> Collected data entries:
=== Section Start ===
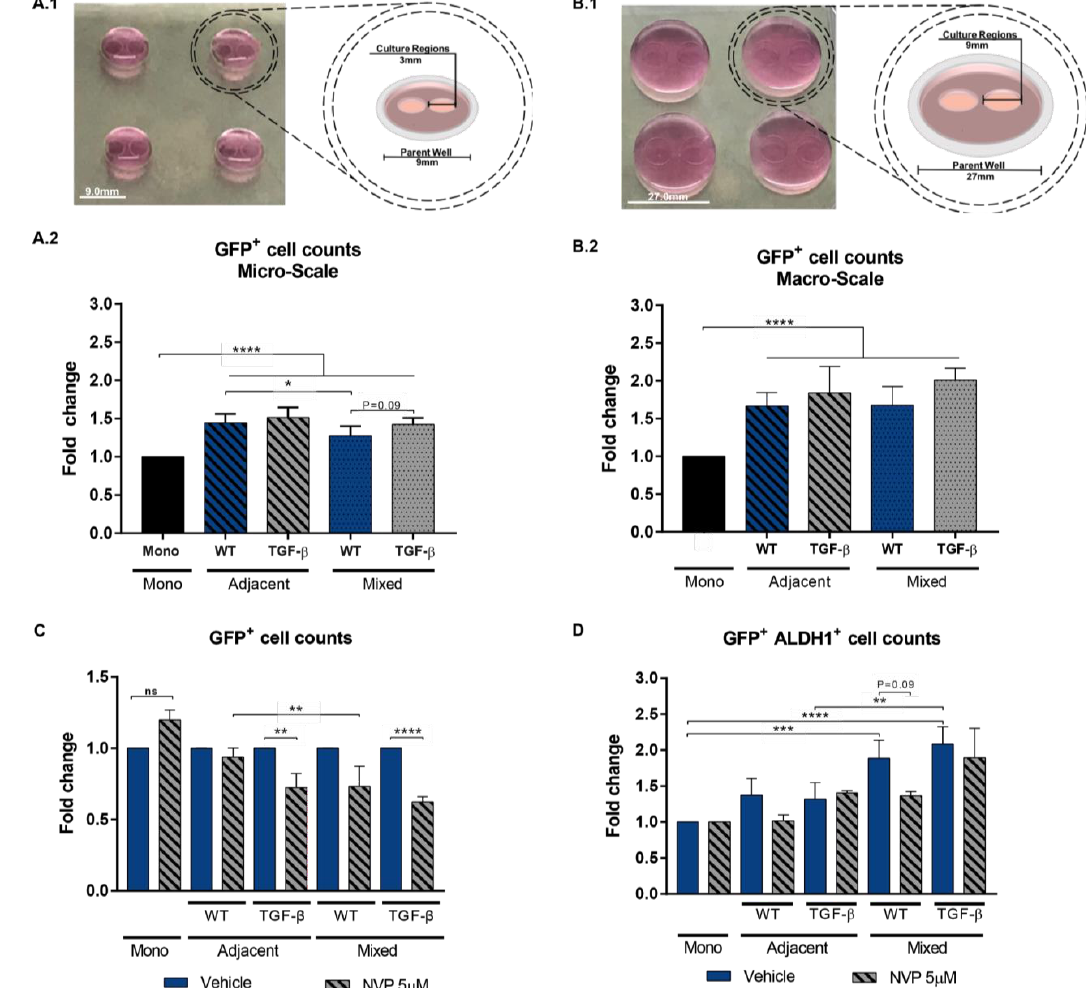
Figure 4. Impact of fibroblast subtypes and proximity among co-cultures. ( A.1 , B.1 ) Image and schematic of microscale and macroscale microwell culture platforms used for co-culture studies. ( A.2 , B.2 ) MDA-MB-231 Green fluorescent protein (GFP) + were cultured alone or in mixed or adjacent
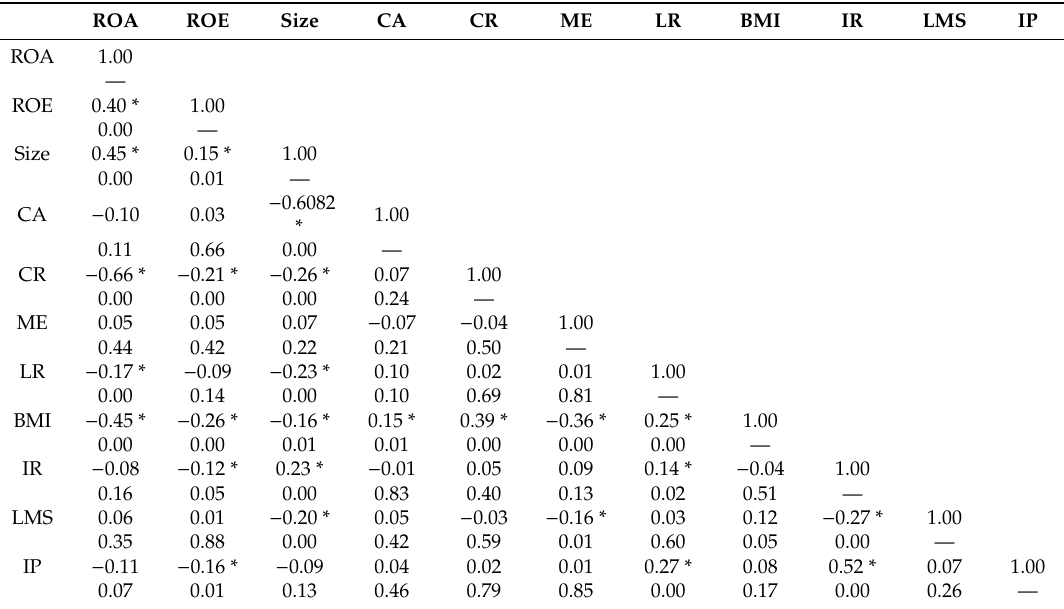
Table 2. Correlation analysis.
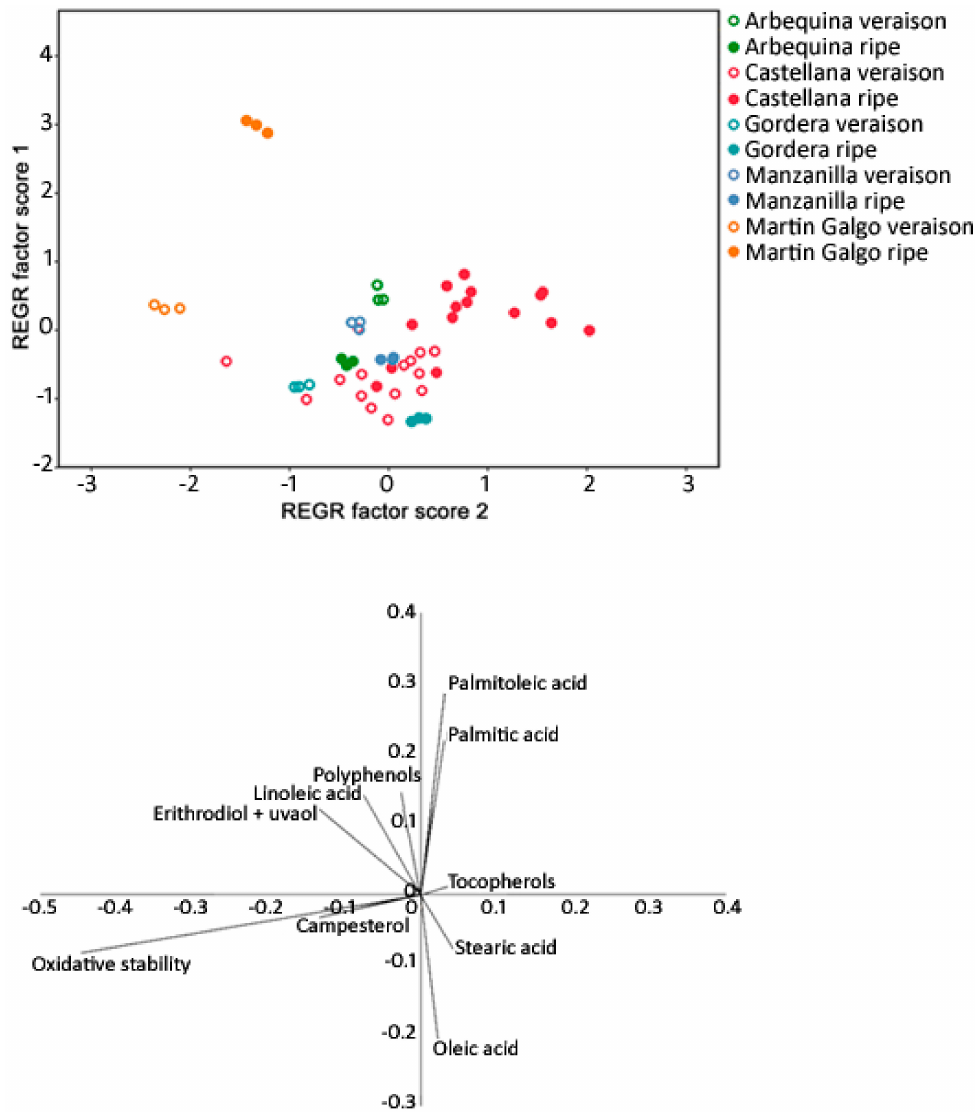
Figure 2. Principal Component Analysis (PCA) and weight of the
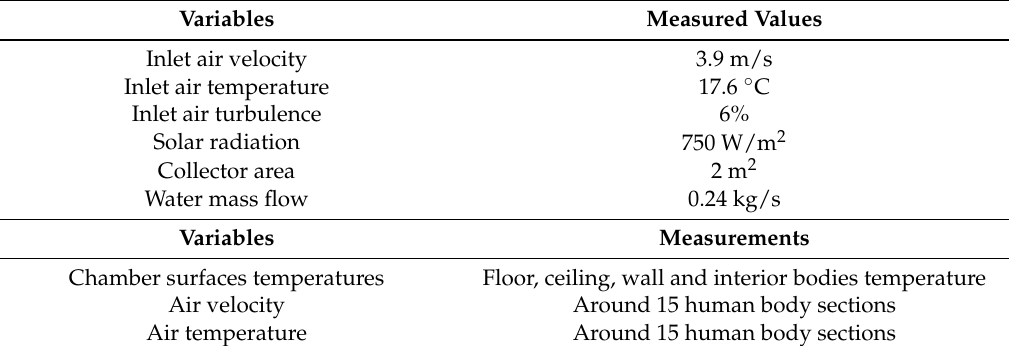
Table 1. Inlet model variables obtained in the experimental tests and used in the numerical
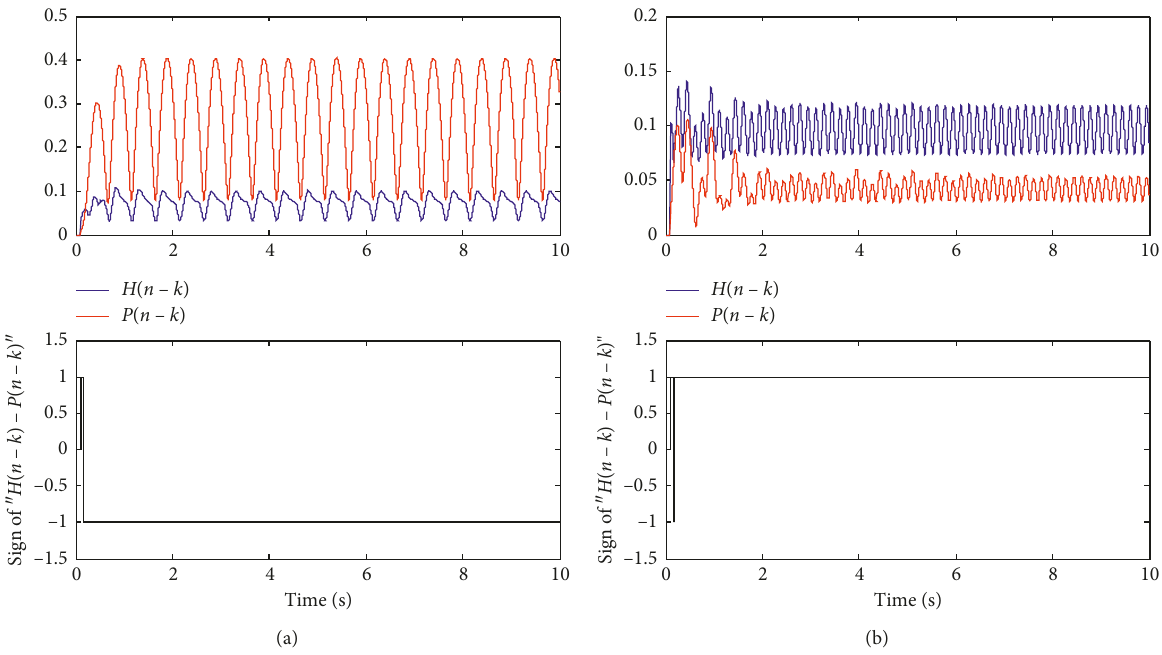
Figure 13: Judgment results of EMA frequency-range selector. Road excitation frequency of (a) 2 π and (b) 6 π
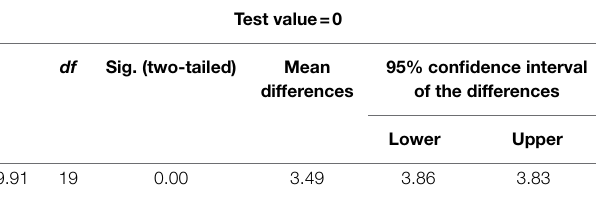
TABLE 9 | One-sample test of the flipped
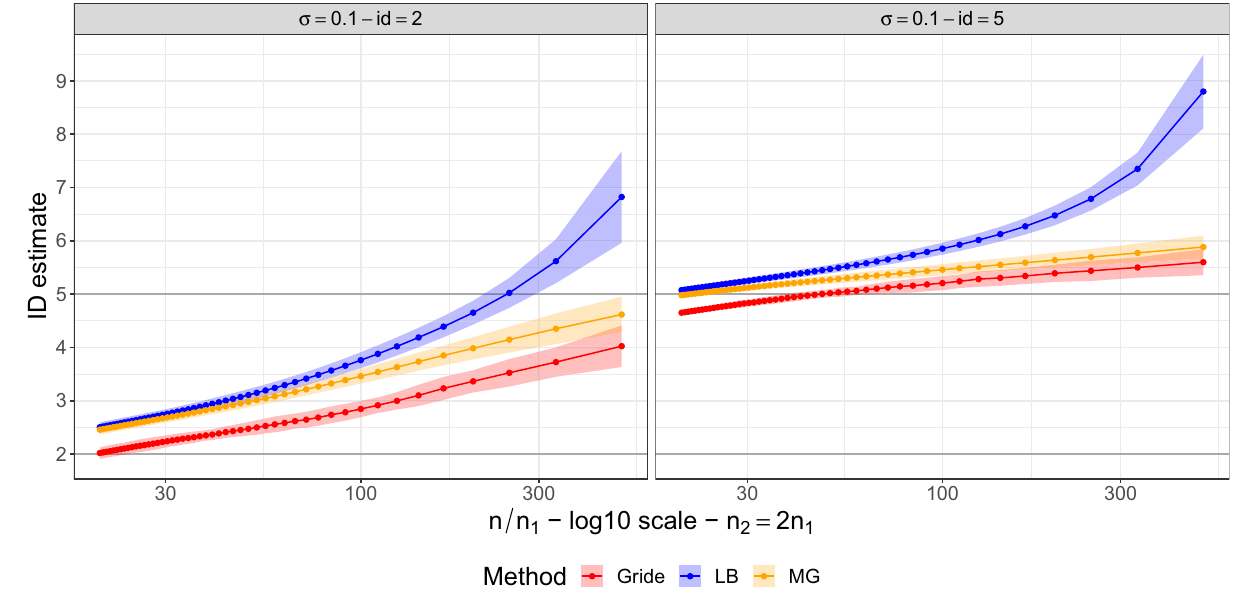
Figure 6. Each panel shows the average estimates of the id over 30 replicates with three different methods: 2 n 1 ), Gride (with n 2 = LB , and MG . Each dataset has 1000 observations. The confidence bands are drawn at ± 2 , in the right panel the true id is d standard errors. In the left panel the true id is d =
=== Section End ===
> What is required: Starting at the line that contains "Table 1. Inlet", write out every line through the final line of the entries, word for word; skip any pictures.

> Answer box:
Table 1. Inlet model variables obtained in the experimental tests and used in the numerical
Figure 13: Judgment results of EMA frequency-range selector. Road excitation frequency of (a) 2 π and (b) 6 π
TABLE 9 | One-sample test of the flipped
Figure 6. Each panel shows the average estimates of the id over 30 replicates with three different methods: 2 n 1 ), Gride (with n 2 = LB , and MG . Each dataset has 1000 observations. The confidence bands are drawn at ± 2 , in the right panel the true id is d standard errors. In the left panel the true id is d =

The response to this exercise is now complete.